In the entries below, find the line with "BIO EIER KL. S-L: 2.5 -> 2.11" and the line with "SULTANINEN: 1 -> 1.56". Reproduce those two lines and every line between them exactly, and nothing more.
[GIVEN ENTRIES — start]
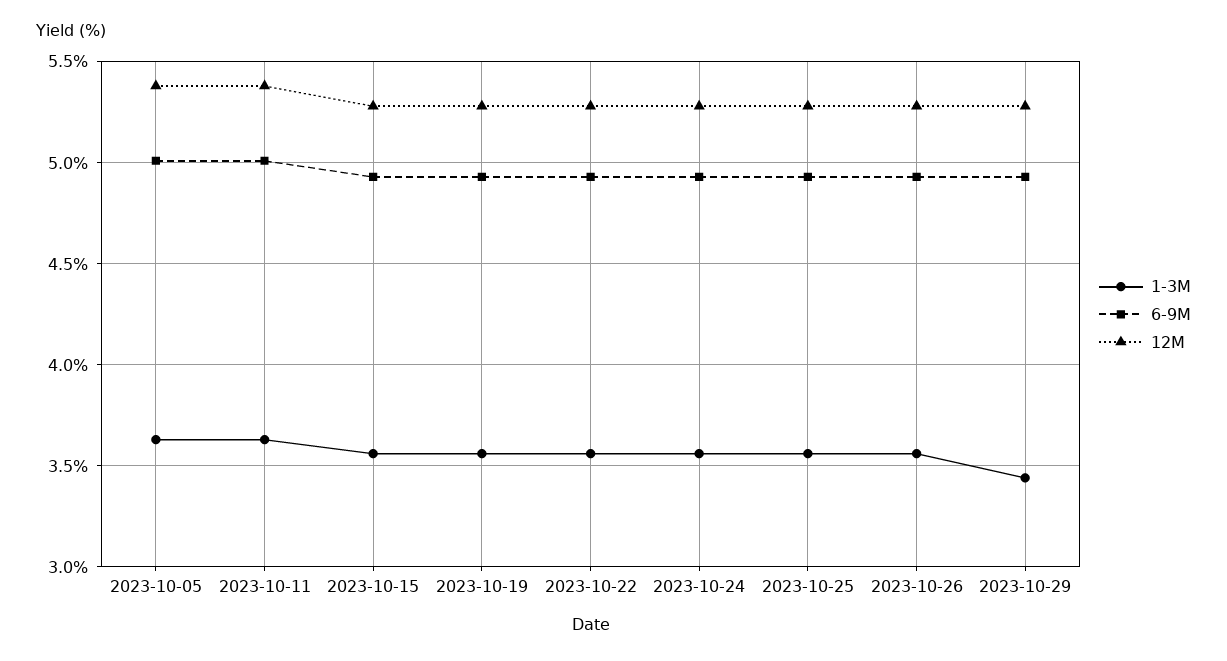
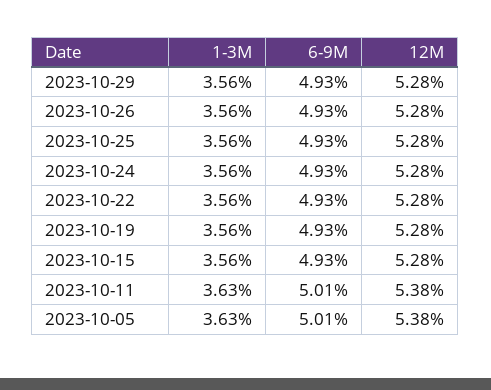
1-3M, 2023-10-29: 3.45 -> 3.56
[GIVEN ENTRIES — finish]
[GIVEN ENTRIES — start]
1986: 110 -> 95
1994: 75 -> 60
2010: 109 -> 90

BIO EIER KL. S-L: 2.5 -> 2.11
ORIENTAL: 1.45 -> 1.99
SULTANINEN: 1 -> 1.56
[GIVEN ENTRIES — finish]
[GIVEN ENTRIES — start]
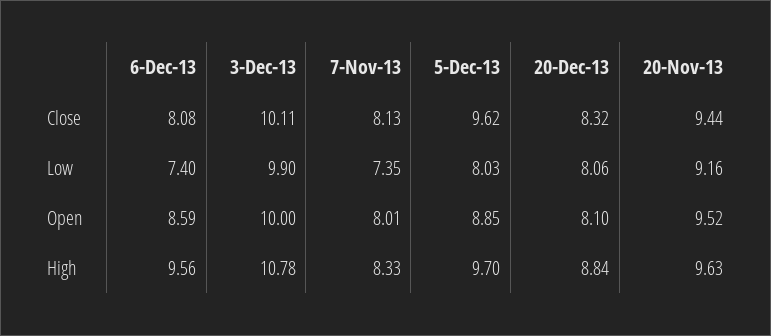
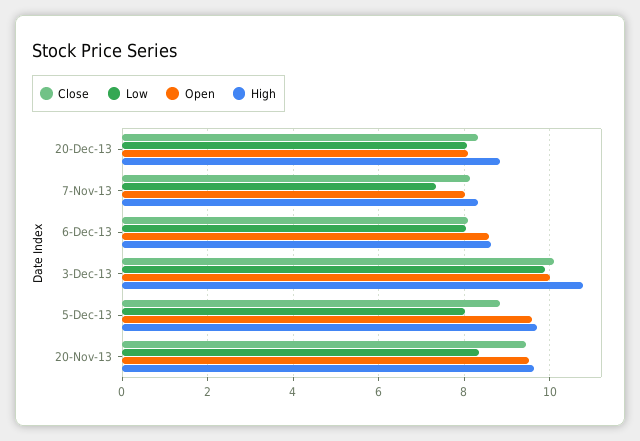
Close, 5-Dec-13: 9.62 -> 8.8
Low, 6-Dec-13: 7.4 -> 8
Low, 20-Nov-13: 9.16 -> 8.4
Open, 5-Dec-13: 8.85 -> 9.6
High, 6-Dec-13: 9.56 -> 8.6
[GIVEN ENTRIES — finish]
» **FINAL ANSWER**
BIO EIER KL. S-L: 2.5 -> 2.11
ORIENTAL: 1.45 -> 1.99
SULTANINEN: 1 -> 1.56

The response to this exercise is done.